His comment took me aback a bit because Gonzalez is a winner, having led a once powerful St. Paul football program to its last championship in 2007, back when it played in the Mission League against St. Francis and Alemany in Division III.

Gonzalez took over the reins from Marijon Ancich, who retired as the all-time winningest high school football coach in Southern California history.

So, it takes a lot to impress Pete Gonzalez and compliments aren’t token gifts.

In 2007, Gonzalez’s St. Paul squad would have destroyed Tony Zarrillo’s Crescenta Valley Falcons team.

Yet, a little more than a decade later, Gonzalez was speaking highly of Crescenta Valley’s Paul Schilling, a coach whose fun-loving nature and good humor belie his tactical skill, adaptability and management abilities.

The Falcons were somewhat sloppy that Friday evening, but still walked away with a 44-26 victory to improve to 3-0 and remain one of two undefeated Pacific League teams heading into this week.

When Schilling hears praise, the veteran brushes it off and downplays his success.

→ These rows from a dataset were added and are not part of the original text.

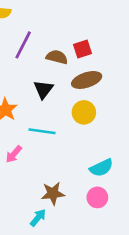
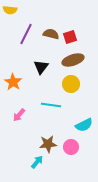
brown semicircle: (57, 57) -> (51, 34), moved
cyan line: (42, 131) -> (51, 105), moved
pink circle: (97, 197) -> (71, 147), moved

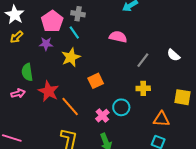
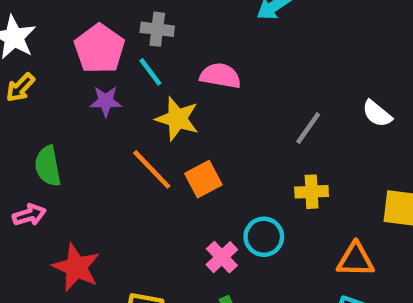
pink semicircle: (118, 37) -> (220, 76), moved
purple star: (46, 44) -> (106, 101), moved
yellow star: (71, 57) -> (177, 119), moved, turned -30
red star: (48, 91) -> (76, 267), moved
orange line: (70, 106) -> (152, 169), moved

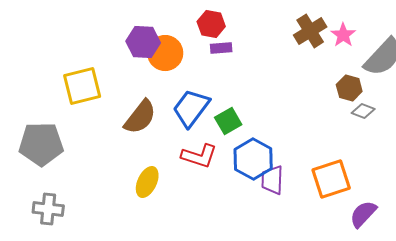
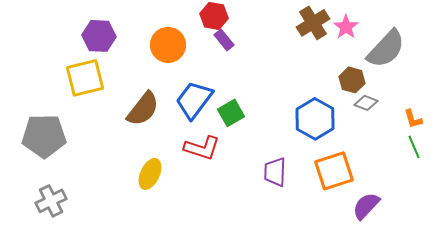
purple hexagon: (143, 42) -> (99, 36), moved
purple rectangle: (221, 48) -> (224, 40), turned 55
blue hexagon: (253, 159) -> (315, 119), moved
gray cross: (48, 209) -> (51, 201), turned -32

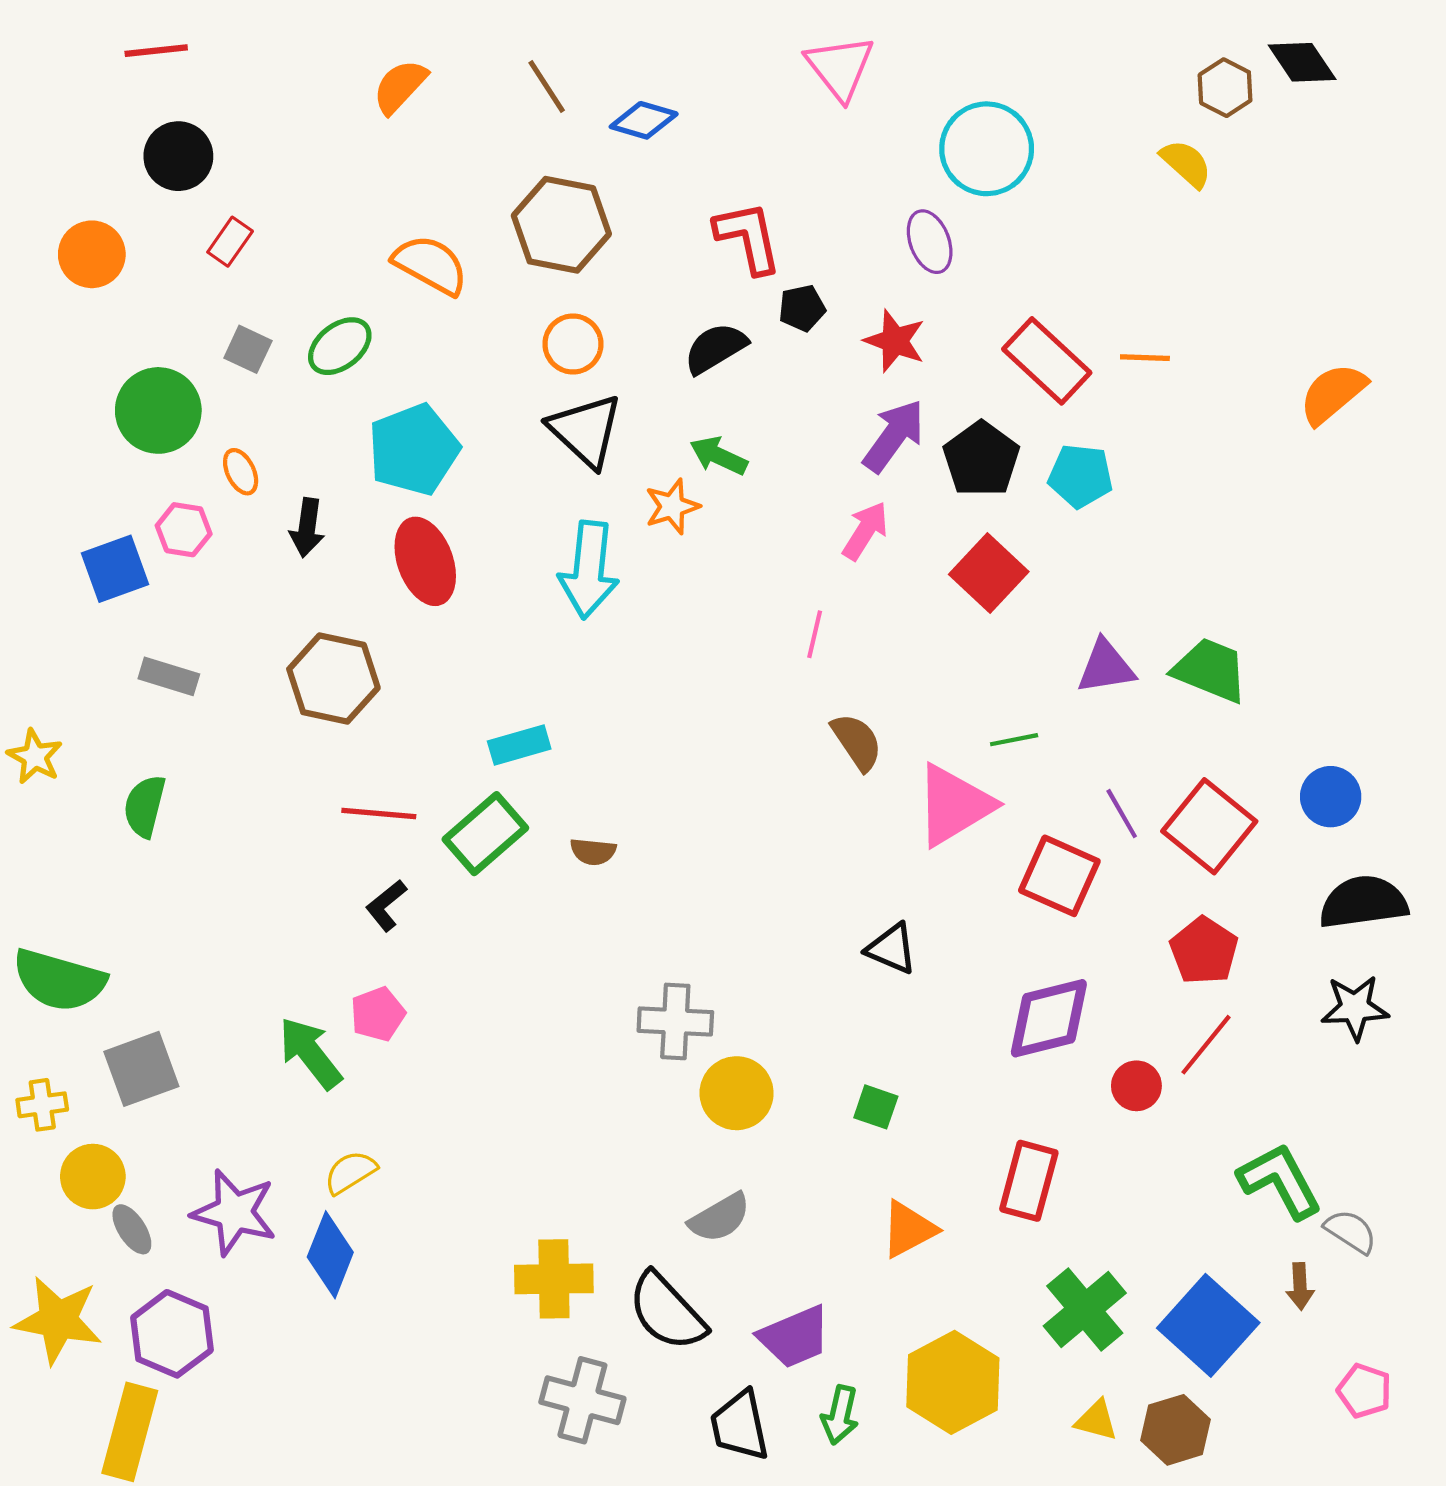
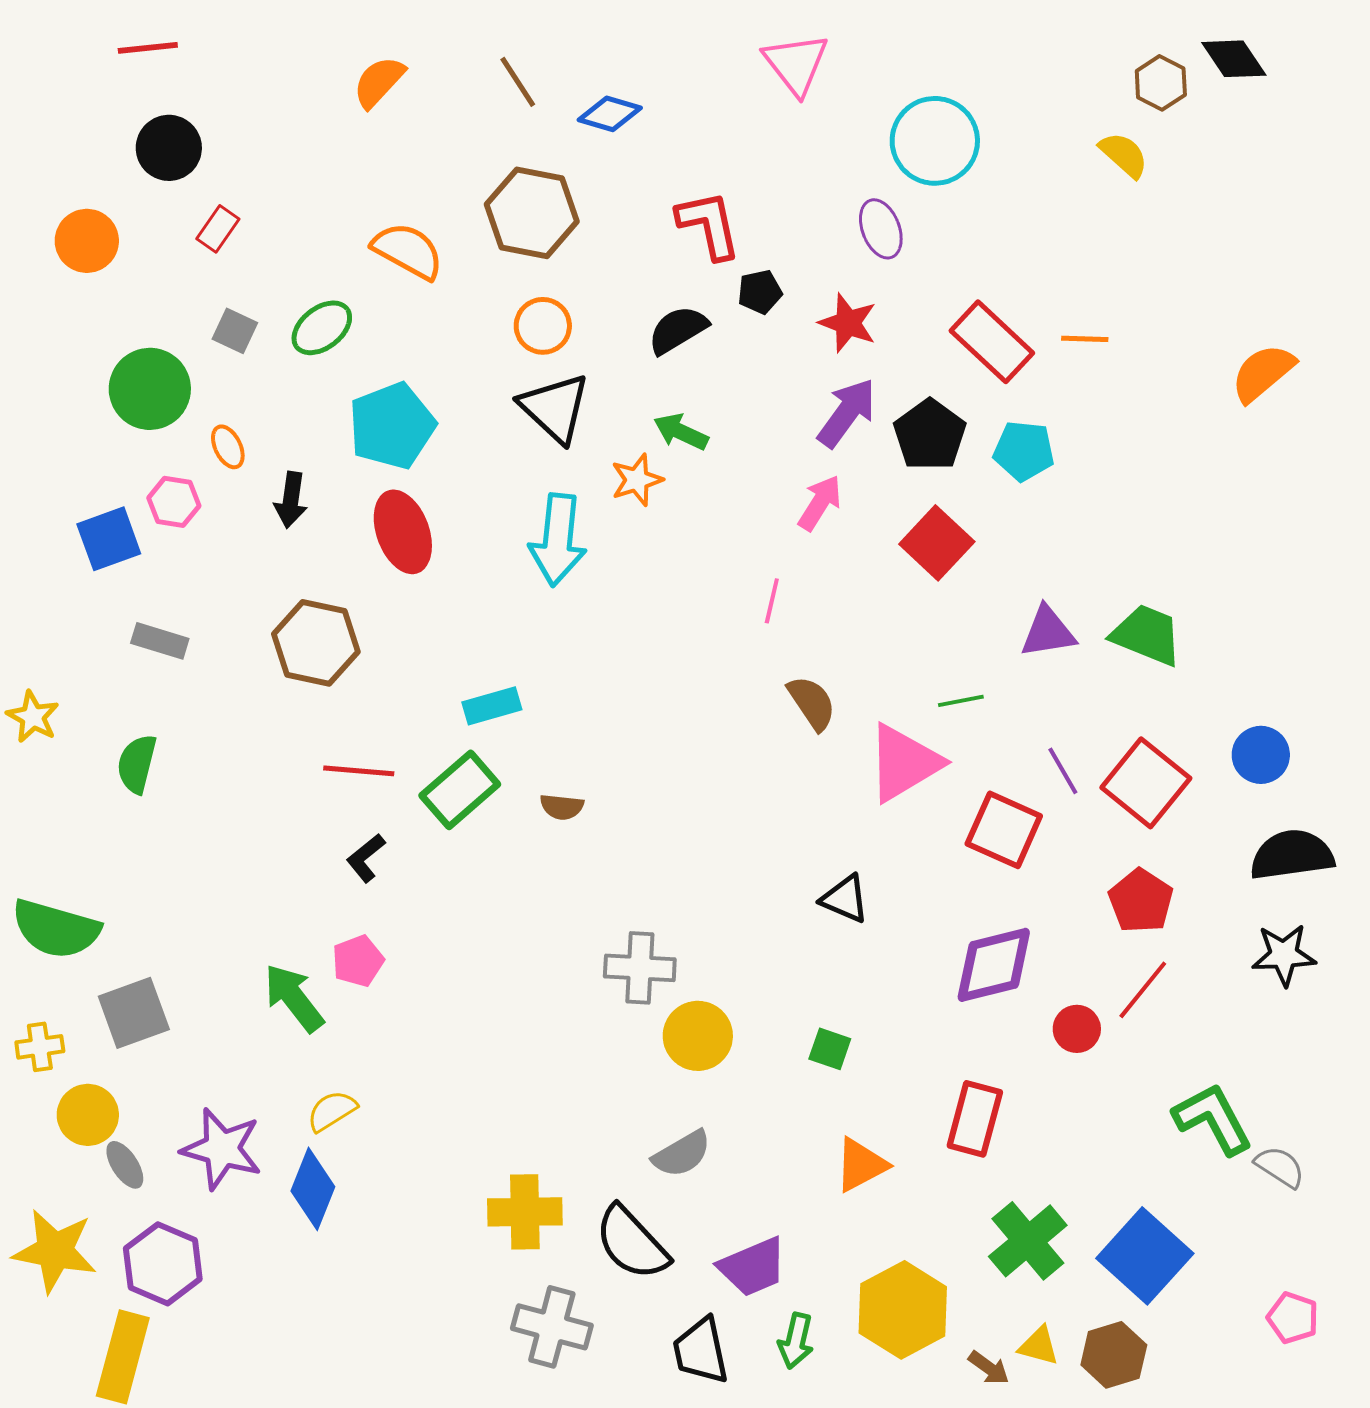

Yet, it’s foolish to dismiss what the former assistant coach under Zarrillo has accomplished.

Schilling took over in 2010 in maybe the final era of league coaching giants highlighted by Burroughs’ Keith Knoop, Arcadia’s Jon Dimalante and Muir’s Ken Howard.

Over that stretch, Schilling has become the dean of Pacific League coaches with a 64-27 record, 38-18 league mark, two Pacific League championships, five playoff appearances and a rare CIF championship.

This season is Schilling’s ninth. Only one other league coach — Arcadia’s Andrew Policky — has been at his current post at least five years.

When I covered the Pacific League years ago prior to landing at the Times Community News, Crescenta Valley was the proverbial “nice team.”

In the five years prior to Schilling’s promotion, the squad finished 27-28 with two playoff appearances and a pair of runner-up finishes in league.

Success didn’t happen overnight, though.

Crescenta Valley was 15-16 in its first three years under Schilling with a 9-12 league record, a playoff one-and-done and a combined 3-9 record against Muir, Burbank, Burroughs and Arcadia.

Schilling’s first triumph over Burroughs and Knoop came in the magical fall of 2014 when the Falcons captured a CIF Southern Section championship.

While Schilling still carries a losing record against Burroughs (3-5), his Falcons have won three of their last four matchups versus the Indians, who are on coach No. 3 since 2014.

Schilling’s record now stands at 5-3 each against Muir and Arcadia and 4-4 versus Burbank, while his squads have dominated Glendale, Hoover and Pasadena with a 21-3 mark.

His program has also become much more consistent with five straight winning seasons and four consecutive postseason berths.

Last year, in which Crescenta Valley finished 8-3 and lost in the first round of the playoffs, is now considered a “down year.” Half the squads in the area could only hope for such failure.

Those results have netted Schilling and the Falcons attention and admirers inside the area and beyond.

If you don’t believe me, just ask Pete Gonzalez.